*** Opening Provided material ***

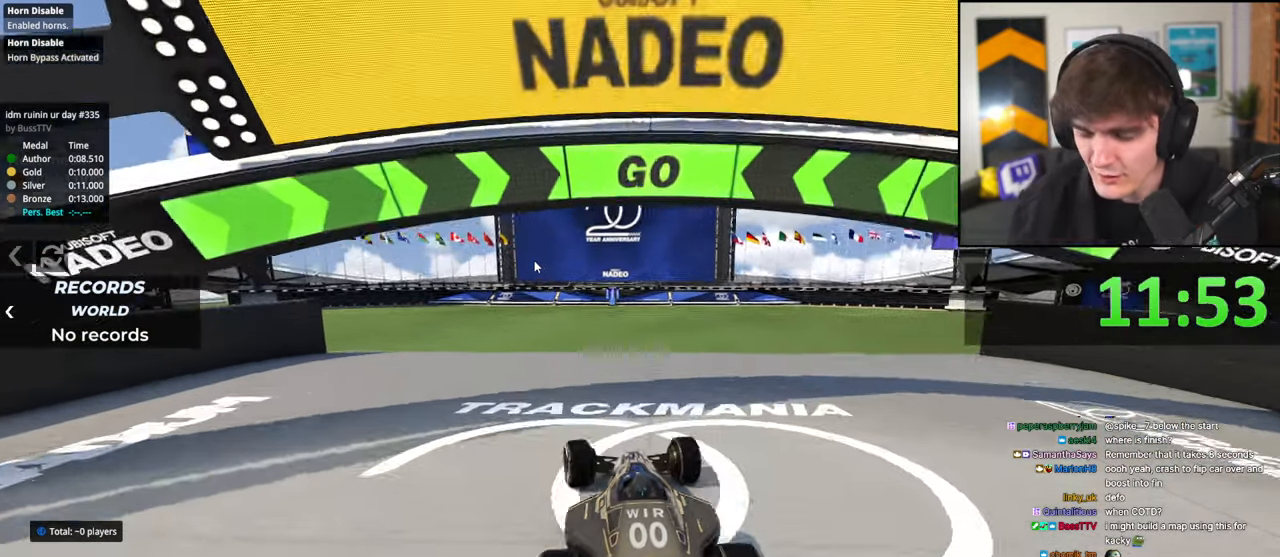
{"keys": ["left", "up"], "events": [[83, "left", "down"], [183, "left", "up"], [500, "left", "down"]]}
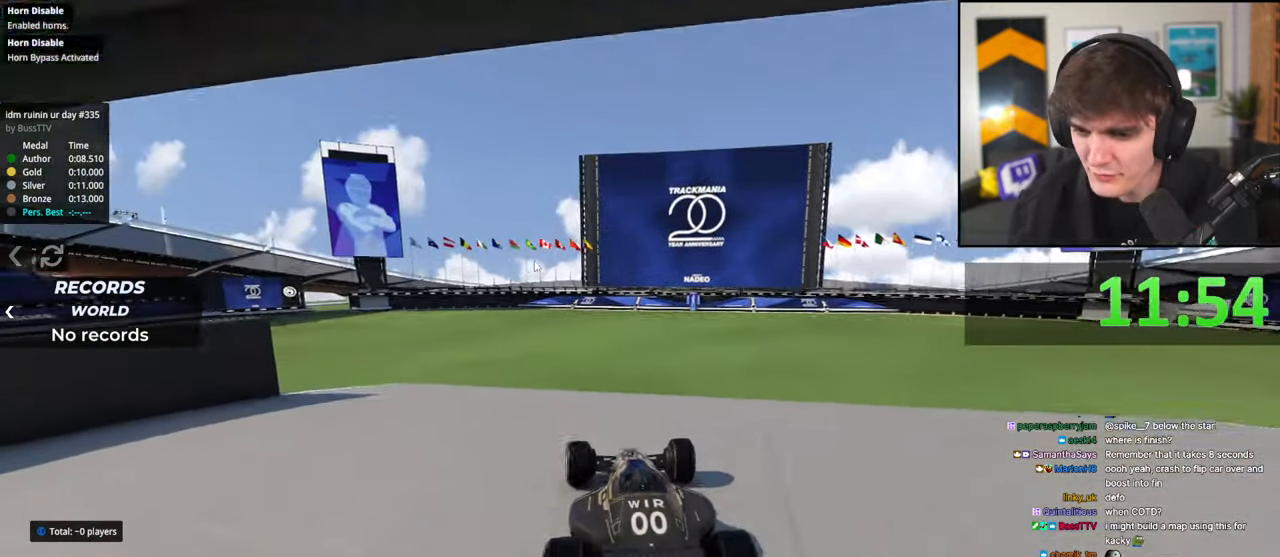
{"keys": ["left", "up"], "events": [[100, "left", "up"], [483, "left", "down"]]}
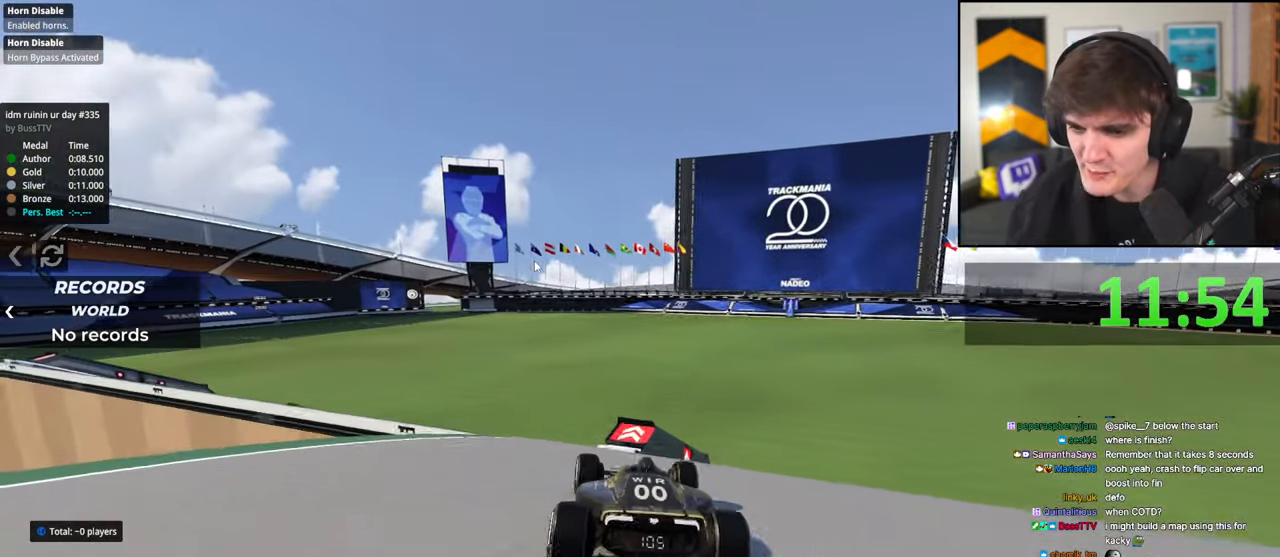
{"keys": ["up"], "events": [[67, "left", "up"], [167, "right", "down"], [267, "right", "up"], [350, "left", "down"], [500, "left", "up"]]}
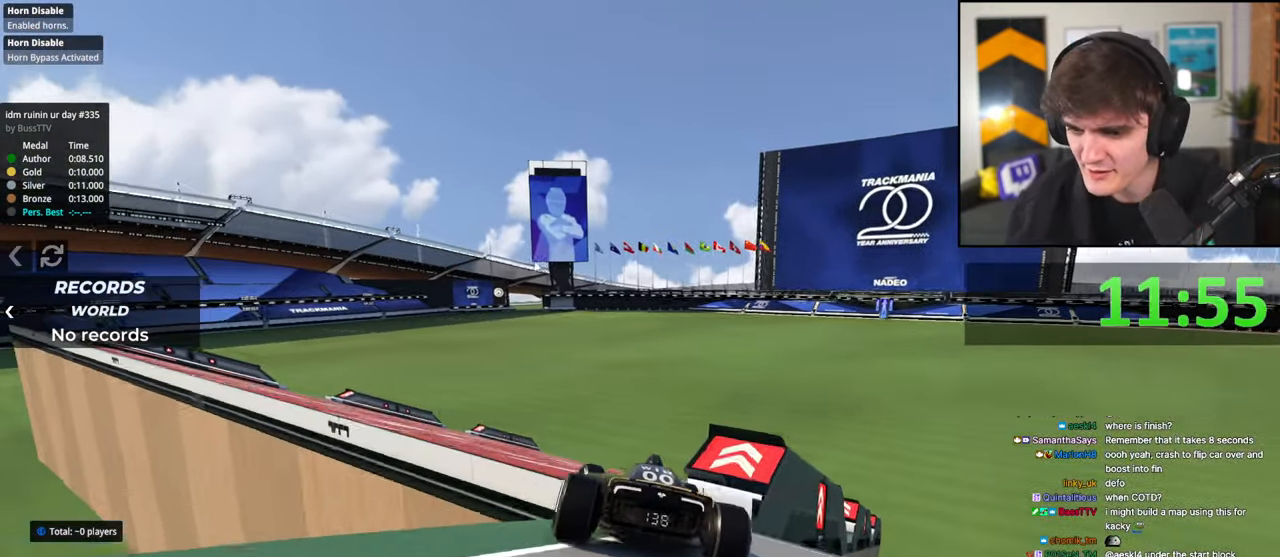
{"keys": ["up"], "events": [[50, "right", "down"], [467, "right", "up"]]}
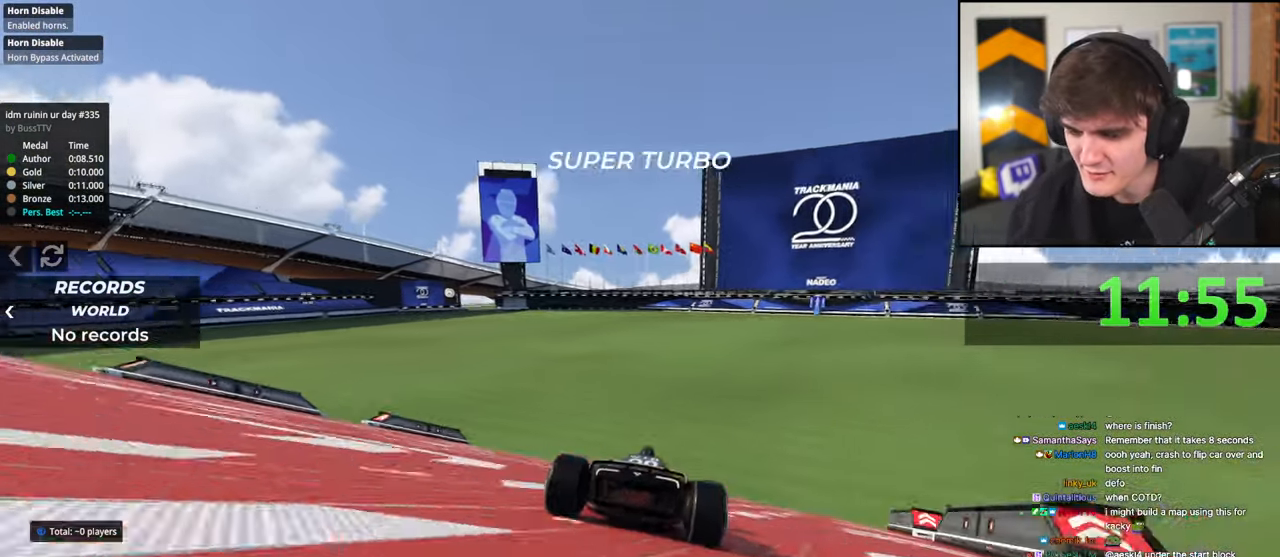
{"keys": ["left", "up"], "events": [[50, "left", "down"]]}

*** Closing Provided material ***

Copy each entry exactly as written. Pictures do not belong in the copy.

{"keys": ["left", "up"], "events": [[83, "left", "down"], [183, "left", "up"], [500, "left", "down"]]}
{"keys": ["left", "up"], "events": [[100, "left", "up"], [483, "left", "down"]]}
{"keys": ["up"], "events": [[67, "left", "up"], [167, "right", "down"], [267, "right", "up"], [350, "left", "down"], [500, "left", "up"]]}
{"keys": ["up"], "events": [[50, "right", "down"], [467, "right", "up"]]}
{"keys": ["left", "up"], "events": [[50, "left", "down"]]}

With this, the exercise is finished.